Research and exhibition about the 1976 international artists meeting in Brdo (Istria) are organized in the framework of 56. Annale in Poreč.
August 11 – September 10, 2016.
Curated by Branka Bencic, Ursula Krinzinger, Jerica Ziherl
“Brdo tape” produced by Krinzinger gallery includes works by artists from Austria and Yugoslavia (Gottfried Bechtold, Mladen Stilinović, Goran Trbuljak, Boris Demur, Raša Todosijević, Neša Paripović, Slobodan Šijan)
BRDO 1976
In the framework of the history of video art in Yugoslavia meeting of artists in Brdo 1976 has a formative role. Besides being the place of communal work of artists set within a pioneering “artist in residence” format, the 1976 international meeting of artists in Istria primarily opened a new possibility for the production of video art as a new and emergent media. In this matter, the role of Krinzinger Gallery and the personal engagement, vision and enthusiasm of Dr. Ursula Krinzinger in realizing the meetings in Brdo, played a key role. Interest in contemporary artistic practices and the recent occurrences in art, a place for meeting, exchange of ideas and collective work, set within a unique landscape and taking advantage of the geopolitical position of Istria, framed with natural and construed surrounding and architectural heritage, have thus inscribed themselves into then rising artistic, media-related and institutional practices.
In a period staring with mid-1970s, meetings of artists were linked with the phenomena of video and photography, with emphasised use of new media, production of site-specific projects and spatial interventions. Then upcoming generation of artists, which was active at the art scene from the late 1960 and throughout the 1970s, demonstrated a continued interest in minimalist sculpture, installation art, action, happening, performance, body art, language and visual poetry, all within the context of conceptual art and building on the context of The New Art Practice.
BRDO TAPE
The early video developed in three directions. “Analyzing media, making social commentaries and recording the processuality are the forms which our artists apply in their video works”, claims Marijan Susovski in his review of early Yugoslav video production. [i] He continues by saying that the analysis of video media is pursued by Goran Trbuljak, Sanja Iveković, Dalibor Martinis and Slobodan Šijan.

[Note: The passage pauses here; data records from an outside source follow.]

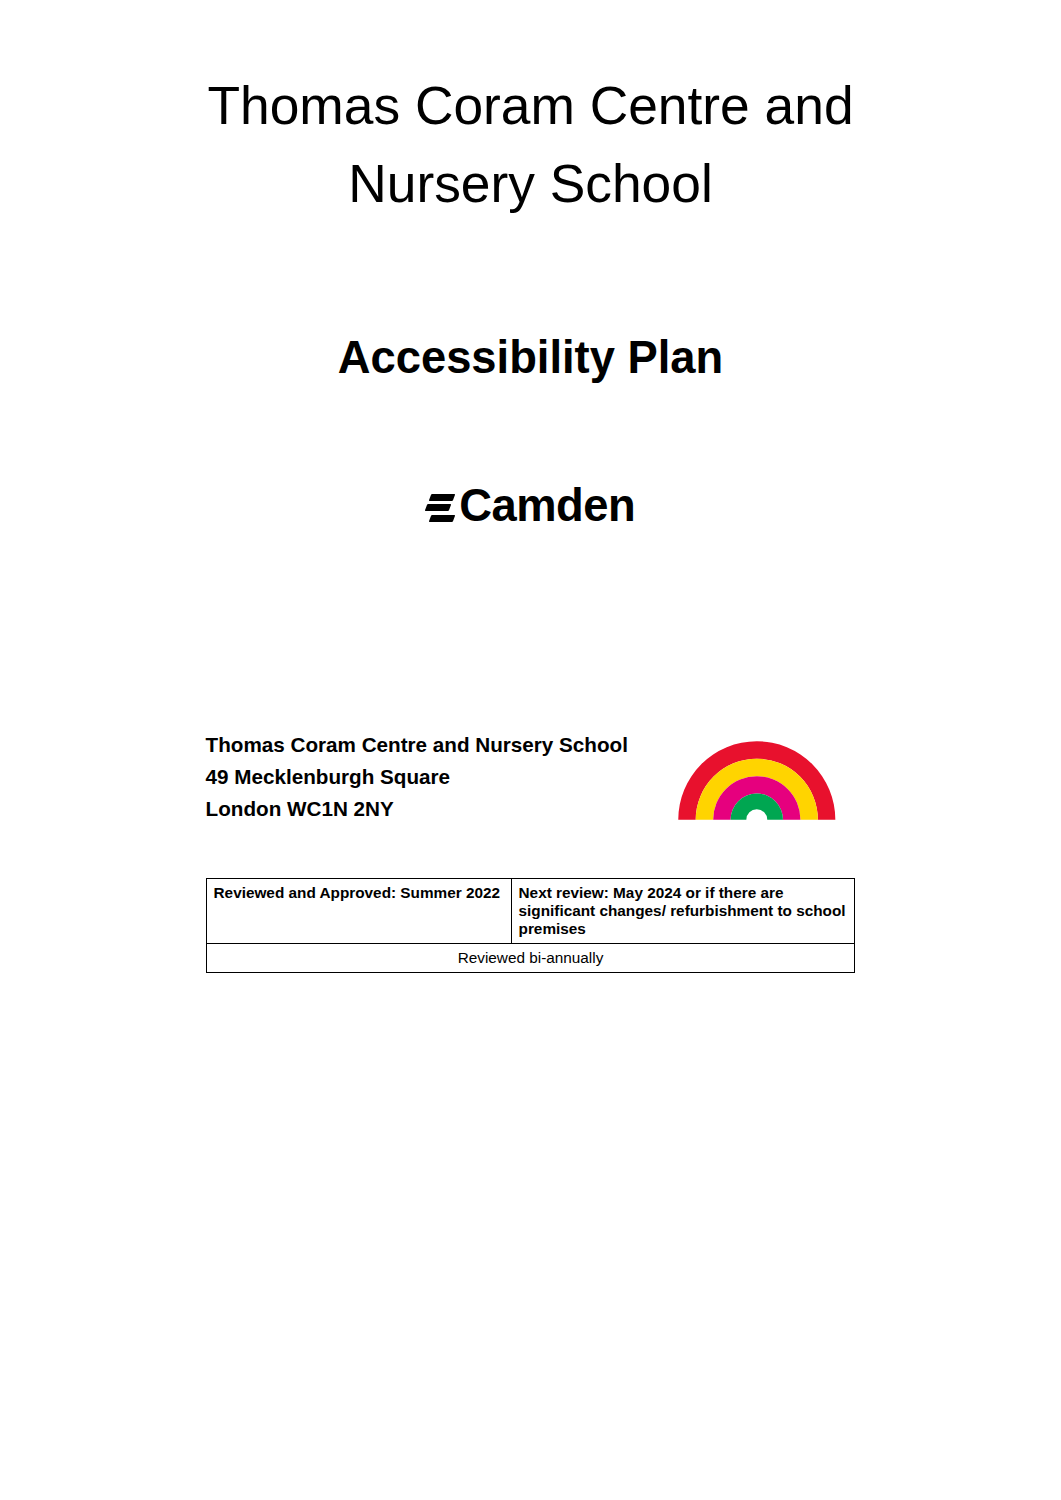Thomas Coram Centre and Nursery School
Accessibility Plan
Camden
Thomas Coram Centre and Nursery School
49 Mecklenburgh Square
London WC1N 2NY
| Reviewed and Approved: Summer 2022 | Next review: May 2024 or if there are significant changes/ refurbishment to school premises |
| Reviewed bi-annually |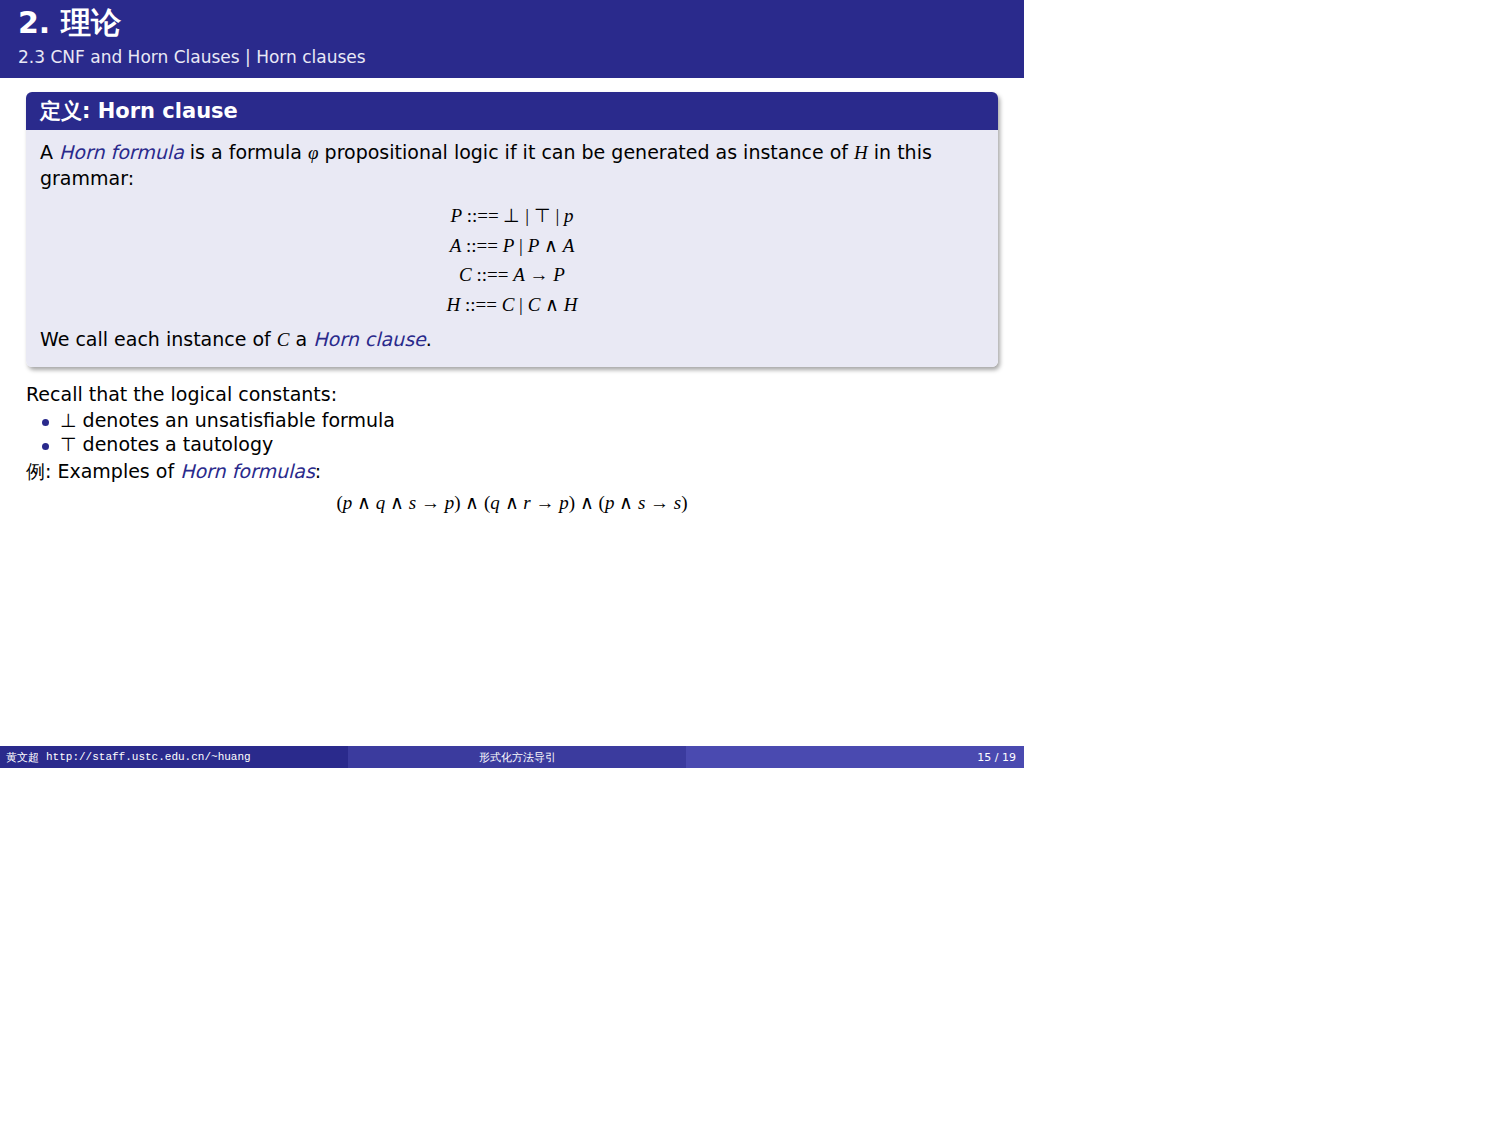2. 理论
2.3 CNF and Horn Clauses | Horn clauses
定义: Horn clause
A Horn formula is a formula φ propositional logic if it can be generated as instance of H in this grammar:
P ::== ⊥ | ⊤ | p
A ::== P | P ∧ A
C ::== A → P
H ::== C | C ∧ H
We call each instance of C a Horn clause.
Recall that the logical constants:
⊥ denotes an unsatisfiable formula
⊤ denotes a tautology
例: Examples of Horn formulas:
(p ∧ q ∧ s → p) ∧ (q ∧ r → p) ∧ (p ∧ s → s)
黄文超 http://staff.ustc.edu.cn/~huang
形式化方法导引
15 / 19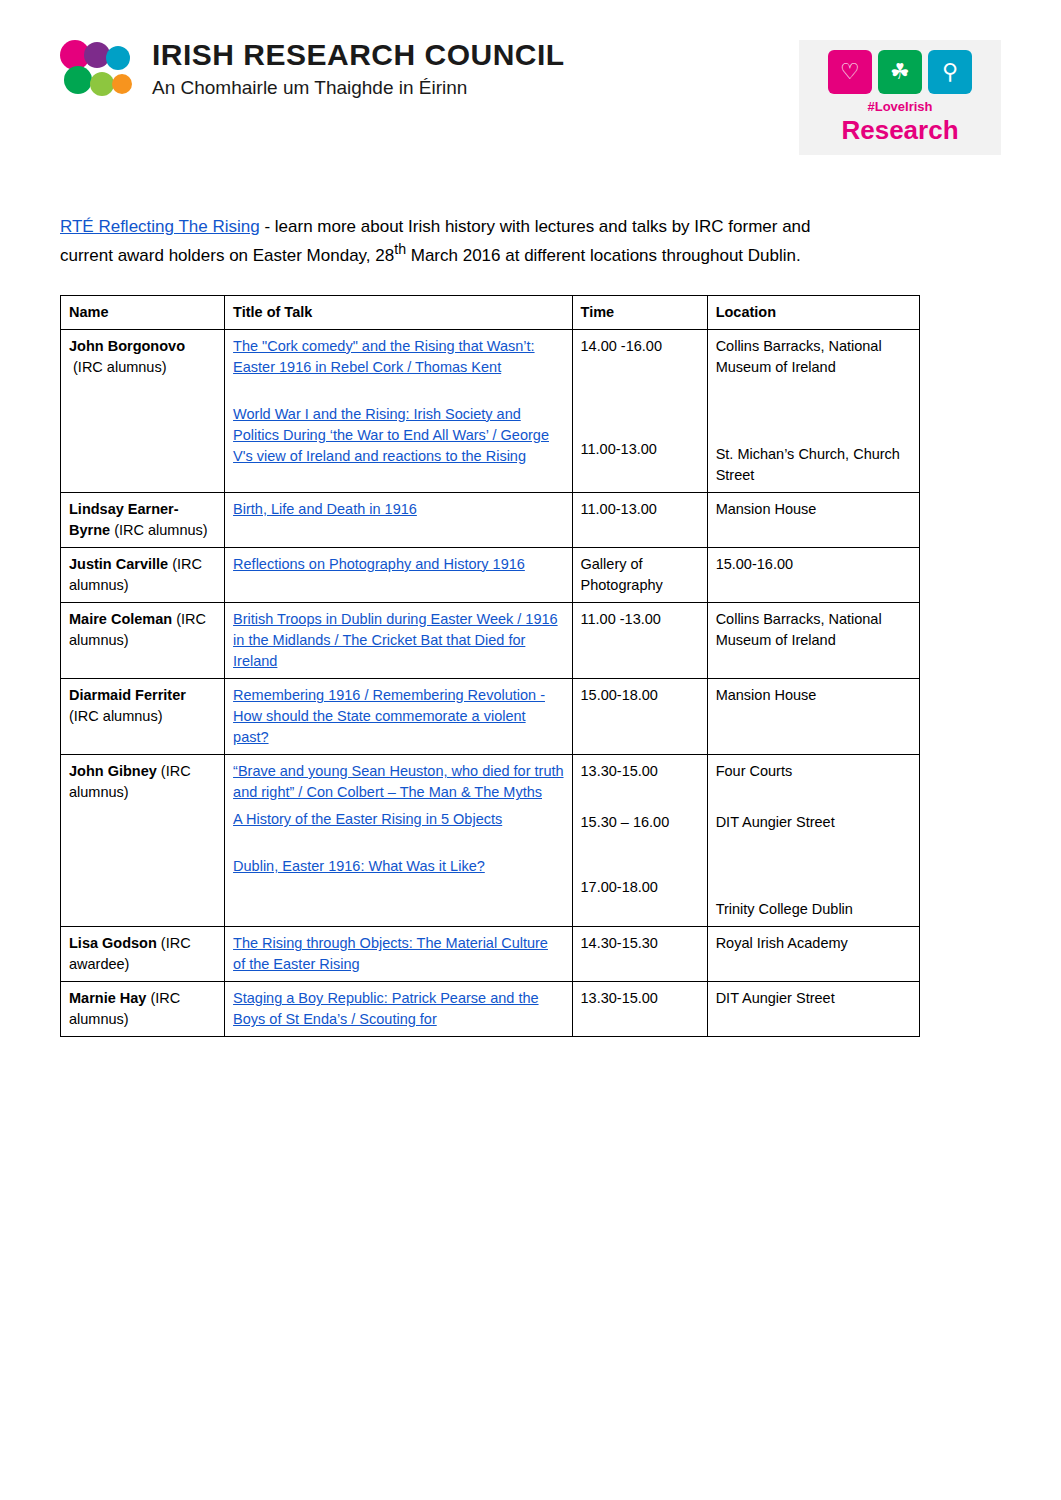IRISH RESEARCH COUNCIL
An Chomhairle um Thaighde in Éirinn
♡
☘
⚲
#LoveIrish
Research
RTÉ Reflecting The Rising - learn more about Irish history with lectures and talks by IRC former and current award holders on Easter Monday, 28th March 2016 at different locations throughout Dublin.
| Name | Title of Talk | Time | Location |
| --- | --- | --- | --- |
| John Borgonovo (IRC alumnus) | The "Cork comedy" and the Rising that Wasn’t: Easter 1916 in Rebel Cork / Thomas Kent World War I and the Rising: Irish Society and Politics During ‘the War to End All Wars’ / George V's view of Ireland and reactions to the Rising | 14.00 -16.00 11.00-13.00 | Collins Barracks, National Museum of Ireland St. Michan’s Church, Church Street |
| Lindsay Earner-Byrne (IRC alumnus) | Birth, Life and Death in 1916 | 11.00-13.00 | Mansion House |
| Justin Carville (IRC alumnus) | Reflections on Photography and History 1916 | Gallery of Photography | 15.00-16.00 |
| Maire Coleman (IRC alumnus) | British Troops in Dublin during Easter Week / 1916 in the Midlands / The Cricket Bat that Died for Ireland | 11.00 -13.00 | Collins Barracks, National Museum of Ireland |
| Diarmaid Ferriter (IRC alumnus) | Remembering 1916 / Remembering Revolution - How should the State commemorate a violent past? | 15.00-18.00 | Mansion House |
| John Gibney (IRC alumnus) | “Brave and young Sean Heuston, who died for truth and right” / Con Colbert – The Man & The Myths A History of the Easter Rising in 5 Objects Dublin, Easter 1916: What Was it Like? | 13.30-15.00 15.30 – 16.00 17.00-18.00 | Four Courts DIT Aungier Street Trinity College Dublin |
| Lisa Godson (IRC awardee) | The Rising through Objects: The Material Culture of the Easter Rising | 14.30-15.30 | Royal Irish Academy |
| Marnie Hay (IRC alumnus) | Staging a Boy Republic: Patrick Pearse and the Boys of St Enda’s / Scouting for | 13.30-15.00 | DIT Aungier Street |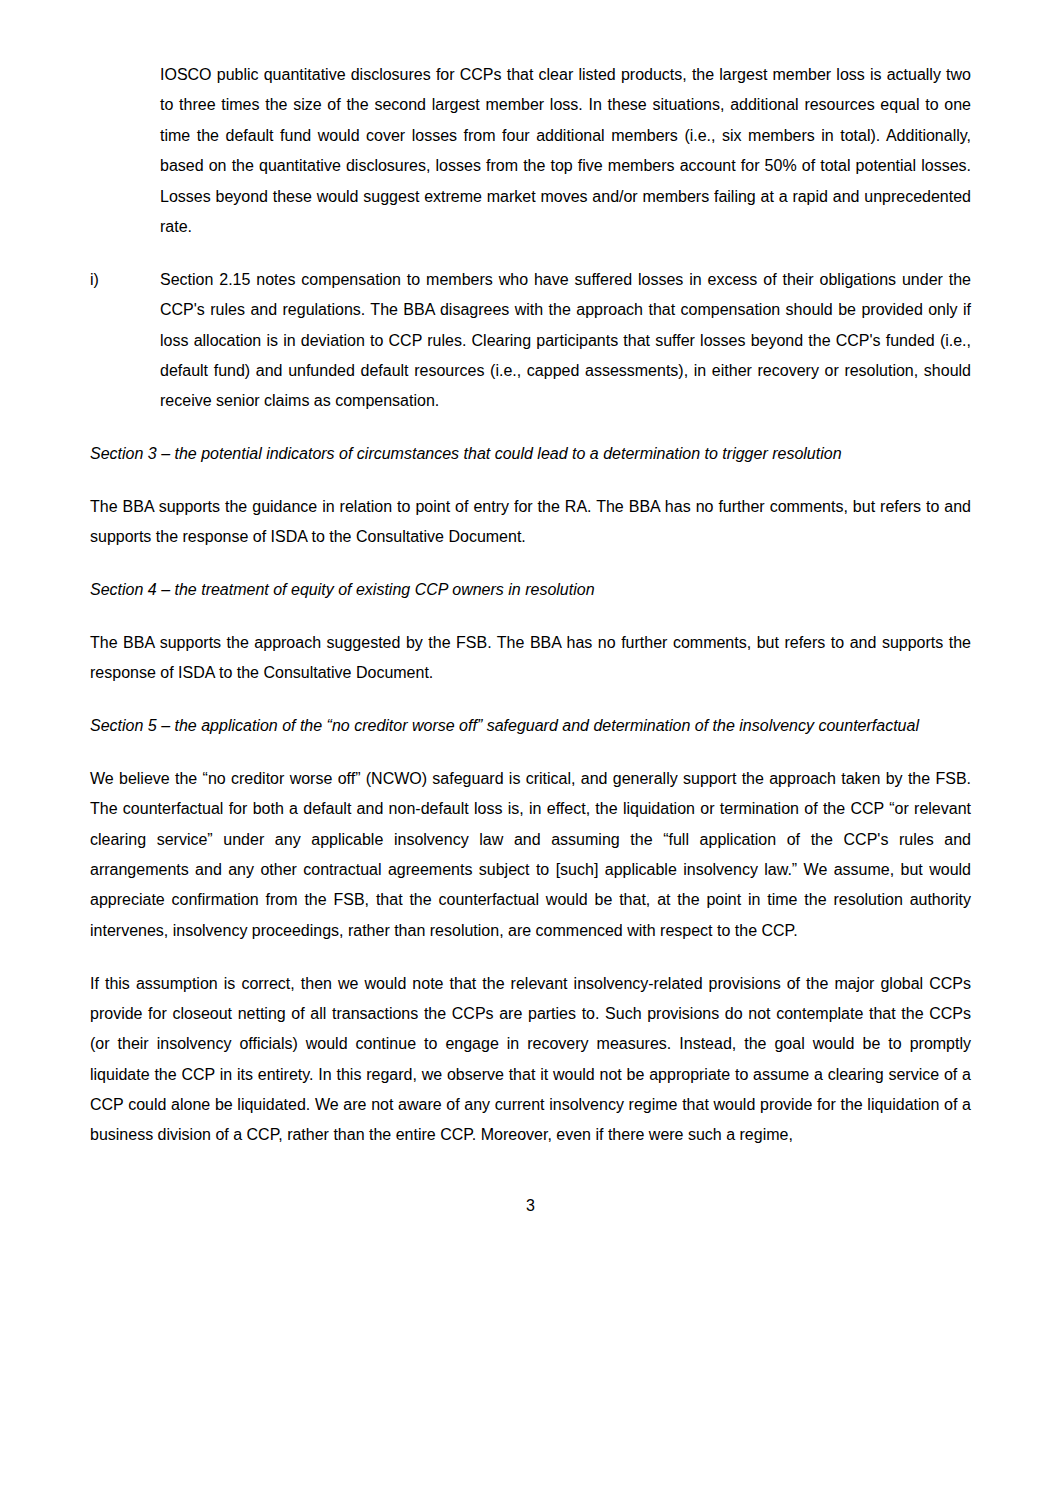IOSCO public quantitative disclosures for CCPs that clear listed products, the largest member loss is actually two to three times the size of the second largest member loss. In these situations, additional resources equal to one time the default fund would cover losses from four additional members (i.e., six members in total). Additionally, based on the quantitative disclosures, losses from the top five members account for 50% of total potential losses. Losses beyond these would suggest extreme market moves and/or members failing at a rapid and unprecedented rate.
i)
Section 2.15 notes compensation to members who have suffered losses in excess of their obligations under the CCP's rules and regulations. The BBA disagrees with the approach that compensation should be provided only if loss allocation is in deviation to CCP rules. Clearing participants that suffer losses beyond the CCP's funded (i.e., default fund) and unfunded default resources (i.e., capped assessments), in either recovery or resolution, should receive senior claims as compensation.
Section 3 – the potential indicators of circumstances that could lead to a determination to trigger resolution
The BBA supports the guidance in relation to point of entry for the RA. The BBA has no further comments, but refers to and supports the response of ISDA to the Consultative Document.
Section 4 – the treatment of equity of existing CCP owners in resolution
The BBA supports the approach suggested by the FSB. The BBA has no further comments, but refers to and supports the response of ISDA to the Consultative Document.
Section 5 – the application of the “no creditor worse off” safeguard and determination of the insolvency counterfactual
We believe the “no creditor worse off” (NCWO) safeguard is critical, and generally support the approach taken by the FSB. The counterfactual for both a default and non-default loss is, in effect, the liquidation or termination of the CCP “or relevant clearing service” under any applicable insolvency law and assuming the “full application of the CCP's rules and arrangements and any other contractual agreements subject to [such] applicable insolvency law.” We assume, but would appreciate confirmation from the FSB, that the counterfactual would be that, at the point in time the resolution authority intervenes, insolvency proceedings, rather than resolution, are commenced with respect to the CCP.
If this assumption is correct, then we would note that the relevant insolvency-related provisions of the major global CCPs provide for closeout netting of all transactions the CCPs are parties to. Such provisions do not contemplate that the CCPs (or their insolvency officials) would continue to engage in recovery measures. Instead, the goal would be to promptly liquidate the CCP in its entirety. In this regard, we observe that it would not be appropriate to assume a clearing service of a CCP could alone be liquidated. We are not aware of any current insolvency regime that would provide for the liquidation of a business division of a CCP, rather than the entire CCP. Moreover, even if there were such a regime,
3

Video is engaged as the means of social commentary by Boris Bućan, Martinis, Mladen Stilinović, Neša Paripović and Raša Todosijević. The accent on processuality is found with Marina Abramović, Ilija Šoškić, Zoran Popović, Boris Demur. Susovski concludes by noticing that many of the listed authors demonstrate the overlapping interests.[ii]
The meeting of artists in Brdo in 1976, organized by Ursula Krinzinger, gathered a generation of artists from Austria and The Socialist Federal Republic of Yugoslavia, mainly the protagonists of Zagreb and Belgrade conceptual circles. Brdo was the birthplace of diverse artworks, with their respective various origins and artistic positions, including the spatial interventions such as Minimalarchitektur by Karlo Baumschlager, actions, text-based art, photography and video employed as a form of documentation and media research. In a context of pioneering video work, Slobodan Šijan realized Samoubojstvo medija / Media Suicide as a work which examines the tautological and self- referential assumptions of video media. A performative video Work by Boris Demur is an issue on artist work, while Cenzuriram se / I am Censoring Myself by Mladen Stilinović is a form of social commentary on artist’s censorship and the critical relations existing between artist, context of video and the institution of television. Was ist Kunst, Patricia Hennings?/ What is Art, Patricia Hennings? is realized as a recording of performance by Raša Todosijević and articulates the views on art, displaying an ironic disposition towards “productivist and alternative aesthetics“.[iii] Video 1 by Neša Paripović is formed as a performance for camera wherein Paripović examines a genre of video portrait by doing a performance in a quotidian surrounding. The scene frames a space of room and a table, set up for a meal, where the artist performs ordinary acts. Bez naziva / Untitled by Goran Trbuljak unfolds in the wake of previous researches and interests in media, production and art system. The video is executed by Mladen Stilinović and Branka Stipančić, who follow the artist’s instructions in his absence.
Branka Benčić, from the catalogue
[i] Marijan Susovski: Video umjetnost u Jugoslaviji (Video Art in Yugoslavia), Spot No. 10, Zagreb, 1977.
[ii] Ibid.
[iii] Jasna Tijardović Popović: Fragmenti o filmu i videu (Fragments on Film and Video) in Video umetnost u Srbiji (Video Art in Serbia), Centre for Contemporary Art, Belgrade, 1999.